- Problem to solve
From the data below, pull out every line that contains the string "Slide", matching case exactly.

Data items

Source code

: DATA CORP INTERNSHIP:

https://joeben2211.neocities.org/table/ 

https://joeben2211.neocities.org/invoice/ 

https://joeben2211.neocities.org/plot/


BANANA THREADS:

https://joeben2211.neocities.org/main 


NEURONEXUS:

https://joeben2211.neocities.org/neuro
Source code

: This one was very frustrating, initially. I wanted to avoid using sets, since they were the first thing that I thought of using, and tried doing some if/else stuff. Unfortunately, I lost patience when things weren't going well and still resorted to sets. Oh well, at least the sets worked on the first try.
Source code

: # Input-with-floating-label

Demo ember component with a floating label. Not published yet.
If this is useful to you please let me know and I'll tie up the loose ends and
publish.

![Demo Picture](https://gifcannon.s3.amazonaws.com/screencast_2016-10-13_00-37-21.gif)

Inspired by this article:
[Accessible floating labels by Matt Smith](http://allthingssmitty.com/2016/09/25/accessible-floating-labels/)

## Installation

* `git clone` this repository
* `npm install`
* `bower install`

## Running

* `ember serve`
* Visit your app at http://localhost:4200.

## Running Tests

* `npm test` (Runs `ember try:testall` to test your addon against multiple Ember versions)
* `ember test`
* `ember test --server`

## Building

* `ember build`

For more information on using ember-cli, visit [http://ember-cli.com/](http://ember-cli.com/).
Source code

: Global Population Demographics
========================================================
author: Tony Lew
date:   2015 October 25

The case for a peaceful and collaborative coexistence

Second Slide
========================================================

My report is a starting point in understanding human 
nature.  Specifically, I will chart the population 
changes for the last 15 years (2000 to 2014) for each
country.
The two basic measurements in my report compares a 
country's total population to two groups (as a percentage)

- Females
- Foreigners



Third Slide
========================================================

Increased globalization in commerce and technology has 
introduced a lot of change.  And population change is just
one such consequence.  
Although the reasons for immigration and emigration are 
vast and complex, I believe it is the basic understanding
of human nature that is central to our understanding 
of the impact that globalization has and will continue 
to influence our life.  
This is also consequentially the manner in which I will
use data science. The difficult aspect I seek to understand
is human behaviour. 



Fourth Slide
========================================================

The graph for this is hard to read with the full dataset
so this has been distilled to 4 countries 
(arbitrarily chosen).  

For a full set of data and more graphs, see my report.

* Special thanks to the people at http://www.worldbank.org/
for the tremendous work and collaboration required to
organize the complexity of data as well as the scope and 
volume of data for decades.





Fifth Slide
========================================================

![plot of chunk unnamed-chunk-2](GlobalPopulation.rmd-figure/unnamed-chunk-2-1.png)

- Answer section
Second Slide
Third Slide
Fourth Slide
Fifth Slide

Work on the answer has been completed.